[Source information Boundary: Start]

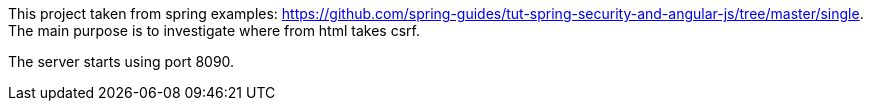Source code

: This project taken from spring examples: https://github.com/spring-guides/tut-spring-security-and-angular-js/tree/master/single.
The main purpose is to investigate where from html takes csrf.


The server starts using port 8090.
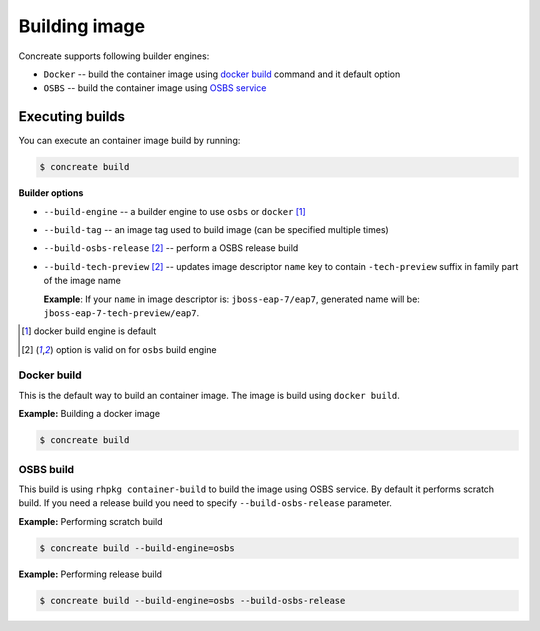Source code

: Building image
================

Concreate supports following builder engines:

* ``Docker`` -- build the container image using `docker build <https://docs.docker.com/engine/reference/commandline/build/>`_ command and it default option
* ``OSBS`` -- build the container image using `OSBS service <https://osbs.readthedocs.io>`_

Executing builds
-----------------

You can execute an container image build by running:

.. code:: bash

	  $ concreate build

**Builder options**

* ``--build-engine`` -- a builder engine to use ``osbs`` or ``docker`` [#f1]_
* ``--build-tag`` -- an image tag used to build image (can be specified multiple times)
* ``--build-osbs-release`` [#f2]_ -- perform a OSBS release build
* ``--build-tech-preview`` [#f2]_ -- updates image descriptor ``name`` key to contain ``-tech-preview`` suffix in family part of the image name
  
  **Example**: If your ``name`` in image descriptor is: ``jboss-eap-7/eap7``, generated name will be: ``jboss-eap-7-tech-preview/eap7``.

.. [#f1] docker build engine is default
.. [#f2] option is valid on for ``osbs`` build engine

Docker build
^^^^^^^^^^^^^^^^

This is the default way to build an container image. The image is build using ``docker build``.

**Example:** Building a docker image

.. code:: bash

	  $ concreate build


OSBS build
^^^^^^^^^^^^^^^

This build is using ``rhpkg container-build`` to build the image using OSBS service. By default
it performs scratch build. If you need a release build you need to specify ``--build-osbs-release`` parameter.

**Example:** Performing scratch build

.. code:: bash

	  $ concreate build --build-engine=osbs


**Example:** Performing release build

.. code:: bash

	  $ concreate build --build-engine=osbs --build-osbs-release
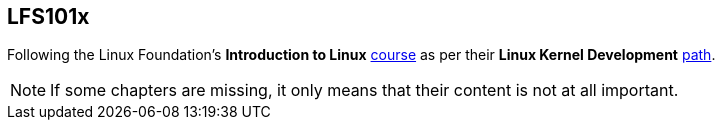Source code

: == LFS101x

Following the Linux Foundation's *Introduction to Linux* https://www.edx.org/course/introduction-to-linux[course] as per their *Linux Kernel Development* https://training.linuxfoundation.org/training/plan-your-training/[path].

[NOTE]
====
If some chapters are missing, it only means that their content is not at all important.
====
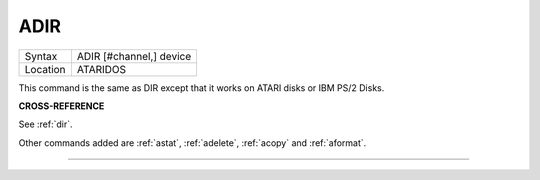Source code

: ..  _adir:

ADIR
====

+----------+-------------------------------------------------------------------+
| Syntax   |  ADIR [#channel,] device                                          |
+----------+-------------------------------------------------------------------+
| Location |  ATARIDOS                                                         |
+----------+-------------------------------------------------------------------+

This command is the same as DIR except that it works on ATARI disks or
IBM PS/2 Disks.

**CROSS-REFERENCE**

See :ref:`dir`.

Other commands added are :ref:`astat`,
:ref:`adelete`, :ref:`acopy`
and :ref:`aformat`.

--------------


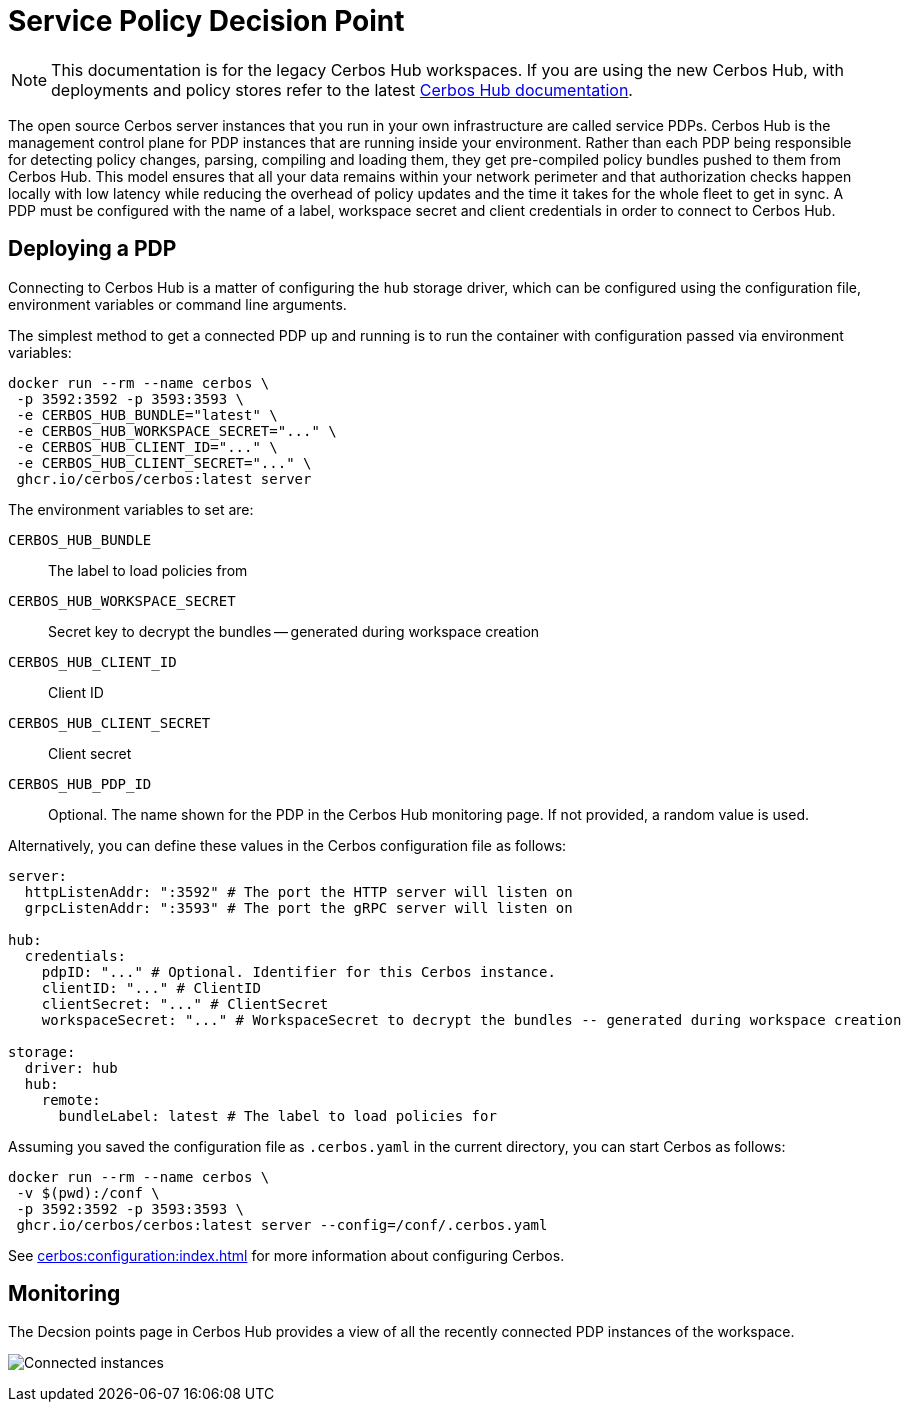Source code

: = Service Policy Decision Point
:page-llm-ignore: true

NOTE: This documentation is for the legacy Cerbos Hub workspaces. If you are using the new Cerbos Hub, with deployments and policy stores refer to the latest xref:index.adoc[Cerbos Hub documentation].

The open source Cerbos server instances that you run in your own infrastructure are called service PDPs. Cerbos Hub is the management control plane for PDP instances that are running inside your environment. Rather than each PDP being responsible for detecting policy changes, parsing, compiling and loading them, they get pre-compiled policy bundles pushed to them from Cerbos Hub. This model ensures that all your data remains within your network perimeter and that authorization checks happen locally with low latency while reducing the overhead of policy updates and the time it takes for the whole fleet to get in sync. A PDP must be configured with the name of a label, workspace secret and client credentials in order to connect to Cerbos Hub.

== Deploying a PDP

Connecting to Cerbos Hub is a matter of configuring the `hub` storage driver, which can be configured using the configuration file, environment variables or command line arguments.

The simplest method to get a connected PDP up and running is to run the container with configuration passed via environment variables:

[source,shell]
----
docker run --rm --name cerbos \
 -p 3592:3592 -p 3593:3593 \
 -e CERBOS_HUB_BUNDLE="latest" \
 -e CERBOS_HUB_WORKSPACE_SECRET="..." \
 -e CERBOS_HUB_CLIENT_ID="..." \
 -e CERBOS_HUB_CLIENT_SECRET="..." \
 ghcr.io/cerbos/cerbos:latest server
----

The environment variables to set are:

`CERBOS_HUB_BUNDLE`:: The label to load policies from
`CERBOS_HUB_WORKSPACE_SECRET`:: Secret key to decrypt the bundles -- generated during workspace creation
`CERBOS_HUB_CLIENT_ID`:: Client ID
`CERBOS_HUB_CLIENT_SECRET`:: Client secret
`CERBOS_HUB_PDP_ID`:: Optional. The name shown for the PDP in the Cerbos Hub monitoring page. If not provided, a random value is used.

Alternatively, you can define these values in the Cerbos configuration file as follows:

[source,yaml]
----
server:
  httpListenAddr: ":3592" # The port the HTTP server will listen on
  grpcListenAddr: ":3593" # The port the gRPC server will listen on

hub:
  credentials:
    pdpID: "..." # Optional. Identifier for this Cerbos instance.
    clientID: "..." # ClientID
    clientSecret: "..." # ClientSecret
    workspaceSecret: "..." # WorkspaceSecret to decrypt the bundles -- generated during workspace creation

storage:
  driver: hub
  hub:
    remote:
      bundleLabel: latest # The label to load policies for
----

Assuming you saved the configuration file as `.cerbos.yaml` in the current directory, you can start Cerbos as follows:


[source,shell]
----
docker run --rm --name cerbos \
 -v $(pwd):/conf \
 -p 3592:3592 -p 3593:3593 \
 ghcr.io/cerbos/cerbos:latest server --config=/conf/.cerbos.yaml
----

See xref:cerbos:configuration:index.adoc[] for more information about configuring Cerbos.

== Monitoring

The Decsion points page in Cerbos Hub provides a view of all the recently connected PDP instances of the workspace.

image:connected_pdps.png[alt="Connected instances",role="center-img"]
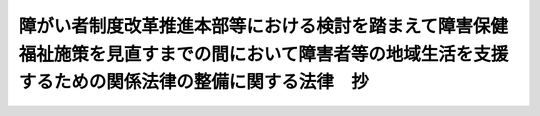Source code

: .. _H22HO071:

========================================================================================================================================================
障がい者制度改革推進本部等における検討を踏まえて障害保健福祉施策を見直すまでの間において障害者等の地域生活を支援するための関係法律の整備に関する法律　抄
========================================================================================================================================================

.. raw:: html
    
    
    <b>障がい者制度改革推進本部等における検討を踏まえて障害保健福祉施策を見直すまでの間において障害者等の地域生活を支援するための関係法律の整備に関する法律　抄<br>
    （平成二十二年十二月十日法律第七十一号）</b><br><br><div align="right">最終改正：平成二三年五月二日法律第四〇号</div><br><p>
    </p><div class="arttitle"><a name="1000000000000000000000000000000000000000000000000100000000000000000000000000000">（趣旨）</a>
    </div><div class="item"><b>第一条</b>
    <a name="1000000000000000000000000000000000000000000000000100000000001000000000000000000"></a>
    　この法律は、障がい者制度改革推進本部等における検討を踏まえて障害保健福祉施策を見直すまでの間において、障害者及び障害児の地域生活を支援するため、関係法律の整備について定めるものとする。
    </div>
    
    <p>
    </p><div class="arttitle"><a name="1000000000000000000000000000000000000000000000000200000000000000000000000000000">（障害者自立支援法の一部改正）</a>
    </div><div class="item"><b>第二条</b>
    <a name="1000000000000000000000000000000000000000000000000200000000001000000000000000000"></a>
    　略
    </div>
    
    <p>
    </p><div class="item"><b><a name="1000000000000000000000000000000000000000000000000300000000000000000000000000000">第三条</a>
    </b>
    <a name="1000000000000000000000000000000000000000000000000300000000001000000000000000000"></a>
    　略
    </div>
    
    <p>
    </p><div class="arttitle"><a name="1000000000000000000000000000000000000000000000000400000000000000000000000000000">（児童福祉法の一部改正）</a>
    </div><div class="item"><b>第四条</b>
    <a name="1000000000000000000000000000000000000000000000000400000000001000000000000000000"></a>
    　略
    </div>
    
    <p>
    </p><div class="item"><b><a name="1000000000000000000000000000000000000000000000000500000000000000000000000000000">第五条</a>
    </b>
    <a name="1000000000000000000000000000000000000000000000000500000000001000000000000000000"></a>
    　略
    </div>
    
    <p>
    </p><div class="arttitle"><a name="1000000000000000000000000000000000000000000000000600000000000000000000000000000">（精神保健及び精神障害者福祉に関する法律の一部改正）</a>
    </div><div class="item"><b>第六条</b>
    <a name="1000000000000000000000000000000000000000000000000600000000001000000000000000000"></a>
    　略
    </div>
    
    <p>
    </p><div class="item"><b><a name="1000000000000000000000000000000000000000000000000700000000000000000000000000000">第七条</a>
    </b>
    <a name="1000000000000000000000000000000000000000000000000700000000001000000000000000000"></a>
    　略
    </div>
    
    <p>
    </p><div class="arttitle"><a name="1000000000000000000000000000000000000000000000000800000000000000000000000000000">（精神保健福祉士法の一部改正）</a>
    </div><div class="item"><b>第八条</b>
    <a name="1000000000000000000000000000000000000000000000000800000000001000000000000000000"></a>
    　略
    </div>
    
    <p>
    </p><div class="arttitle"><a name="1000000000000000000000000000000000000000000000000900000000000000000000000000000">（社会福祉法の一部改正）</a>
    </div><div class="item"><b>第九条</b>
    <a name="1000000000000000000000000000000000000000000000000900000000001000000000000000000"></a>
    　略
    </div>
    
    <p>
    </p><div class="arttitle"><a name="1000000000000000000000000000000000000000000000001000000000000000000000000000000">（社会福祉士及び介護福祉士法の一部改正）</a>
    </div><div class="item"><b>第十条</b>
    <a name="1000000000000000000000000000000000000000000000001000000000001000000000000000000"></a>
    　略
    </div>
    
    
    <br><a name="5000000000000000000000000000000000000000000000000000000000000000000000000000000"></a>
    　　　<a name="5000000001000000000000000000000000000000000000000000000000000000000000000000000"><b>附　則　抄</b></a>
    <br><p>
    </p><div class="arttitle">（施行期日）</div>
    <div class="item"><b>第一条</b>
    　この法律は、平成二十四年四月一日から施行する。ただし、次の各号に掲げる規定は、当該各号に定める日から施行する。
    <div class="number"><b>一</b>
    　第一条の規定、第二条中障害者自立支援法目次の改正規定（「第三十一条」を「第三十一条の二」に改める部分に限る。第三号において同じ。）、同法第一条の改正規定、同法第二条第一項第一号の改正規定、同法第三条の改正規定、同法第四条第一項の改正規定、同法第二章第二節第三款中第三十一条の次に一条を加える改正規定、同法第四十二条第一項の改正規定、同法第七十七条第一項第一号の改正規定（「、その有する能力及び適性に応じ」を削る部分に限る。第三号において同じ。）並びに同法第七十七条第三項及び第七十八条第二項の改正規定、第四条中児童福祉法第二十四条の十一第一項の改正規定並びに第十条の規定並びに次条並びに附則第三十七条及び第三十九条の規定　公布の日
    </div>
    <div class="number"><b>二</b>
    　附則第七十三条の規定　この法律の公布の日又は地域主権改革の推進を図るための関係法律の整備に関する法律（平成二十二年法律第　　　号）の公布の日のいずれか遅い日
    </div>
    <div class="number"><b>三</b>
    　第二条の規定（障害者自立支援法目次の改正規定、同法第一条の改正規定、同法第二条第一項第一号の改正規定、同法第三条の改正規定、同法第四条第一項の改正規定、同法第二章第二節第三款中第三十一条の次に一条を加える改正規定、同法第四十二条第一項の改正規定、同法第七十七条第一項第一号の改正規定並びに同法第七十七条第三項及び第七十八条第二項の改正規定を除く。）、第四条の規定（児童福祉法第二十四条の十一第一項の改正規定を除く。）及び第六条の規定並びに附則第四条から第十条まで、第十九条から第二十一条まで、第三十五条（第一号に係る部分に限る。）、第四十条、第四十二条、第四十三条、第四十六条、第四十八条、第五十条、第五十三条、第五十七条、第六十条、第六十二条、第六十四条、第六十七条、第七十条及び第七十三条の規定　平成二十四年四月一日までの間において政令で定める日  
    </div>
    </div>
    
    <p>
    </p><div class="arttitle">（検討）</div>
    <div class="item"><b>第二条</b>
    　政府は、障害保健福祉施策を見直すに当たって、難病の者等に対する支援及び障害者等に対する移動支援の在り方について必要な検討を加え、その結果に基づいて必要な措置を講ずるものとする。
    </div>
    
    <p>
    </p><div class="arttitle">（指定知的障害児施設等に入所又は入院をしていた者に対する配慮等）</div>
    <div class="item"><b>第三条</b>
    　政府は、この法律の施行の日（以下「施行日」という。）前に旧児童福祉法（附則第二十二条第二項に規定する旧児童福祉法をいう。）第二十四条の二第一項に規定する指定知的障害児施設等（附則第三十五条において「指定知的障害児施設等」という。）に入所又は入院をしていた者が、この法律の施行により障害福祉サービス（障害者自立支援法第五条第一項に規定する障害福祉サービスをいう。以下この条において同じ。）を利用することとなる場合において、これらの者が必要とする障害福祉サービスが適切に提供されるよう、障害者自立支援法第四十三条第一項及び第二項並びに第四十四条第一項及び第二項の基準の設定に当たっての適切な配慮その他の必要な措置を講ずるように努めなければならない。
    </div>
    
    <p>
    </p><div class="arttitle">（施行前の準備）</div>
    <div class="item"><b>第三十七条</b>
    　この法律（附則第一条第三号に掲げる規定については、当該規定。以下この条において同じ。）を施行するために必要な条例の制定又は改正、新自立支援法第五十一条の十九の規定による新自立支援法第五十一条の十四第一項の指定の手続、新自立支援法第五十一条の二十第一項の規定による新自立支援法第五十一条の十七第一項第一号の指定の手続、新児童福祉法第二十一条の五の十五の規定による新児童福祉法第二十一条の五の三第一項の指定の手続、新児童福祉法第二十四条の二十八第一項の規定による新児童福祉法第二十四条の二十六第一項第一号の指定の手続、新児童福祉法第三十四条の三第二項の届出その他の行為は、この法律の施行前においても行うことができる。
    </div>
    
    <p>
    </p><div class="arttitle">（罰則の適用に関する経過措置）</div>
    <div class="item"><b>第三十八条</b>
    　この法律の施行前にした行為並びに附則第十三条及び第三十一条の規定によりなお従前の例によることとされる場合におけるこの法律の施行後にした行為に対する罰則の適用については、なお従前の例による。
    </div>
    
    <p>
    </p><div class="arttitle">（その他経過措置の政令への委任）</div>
    <div class="item"><b>第三十九条</b>
    　この附則に規定するもののほか、この法律の施行に伴い必要な経過措置（罰則に関する経過措置を含む。）は、政令で定める。
    </div>
    
    <br>　　　<a name="5000000002000000000000000000000000000000000000000000000000000000000000000000000"><b>附　則　（平成二三年五月二日法律第四〇号）　抄</b></a>
    <br><p>
    </p><div class="arttitle">（施行期日）</div>
    <div class="item"><b>第一条</b>
    　この法律は、公布の日から施行する。
    </div>
    
    <br><br>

[Source information Boundary: End]

> _Work request_
Repeat only the lines from the beginning of the material through the line containing "it default option", both ends kept, leaving pictures out.

> _Output_
Source code

: This project taken from spring examples: https://github.com/spring-guides/tut-spring-security-and-angular-js/tree/master/single.
The main purpose is to investigate where from html takes csrf.


The server starts using port 8090.
Source code

: Building image
================

Concreate supports following builder engines:

* ``Docker`` -- build the container image using `docker build <https://docs.docker.com/engine/reference/commandline/build/>`_ command and it default option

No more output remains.